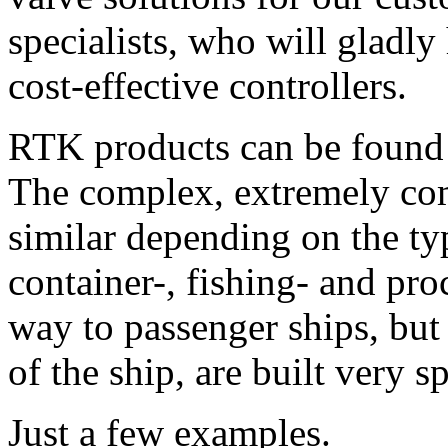
specialists, who will gladly
cost-effective controllers.
RTK products can be found 
The complex, extremely com
similar depending on the typ
container-, fishing- and pro
way to passenger ships, but
of the ship, are built very sp
Just a few examples.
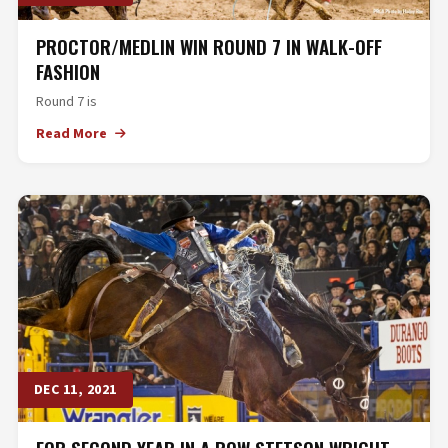
PROCTOR/MEDLIN WIN ROUND 7 IN WALK-OFF
FASHION
Round 7 is
Read More
DEC 11, 2021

## To do
Copy every record above exactly as written, but leave out the pictures.

## Solved problem
specialists, who will gladly
cost-effective controllers.
RTK products can be found 
The complex, extremely com
similar depending on the typ
container-, fishing- and pro
way to passenger ships, but
of the ship, are built very sp
Just a few examples.
PROCTOR/MEDLIN WIN ROUND 7 IN WALK-OFF
FASHION
Round 7 is
Read More
DEC 11, 2021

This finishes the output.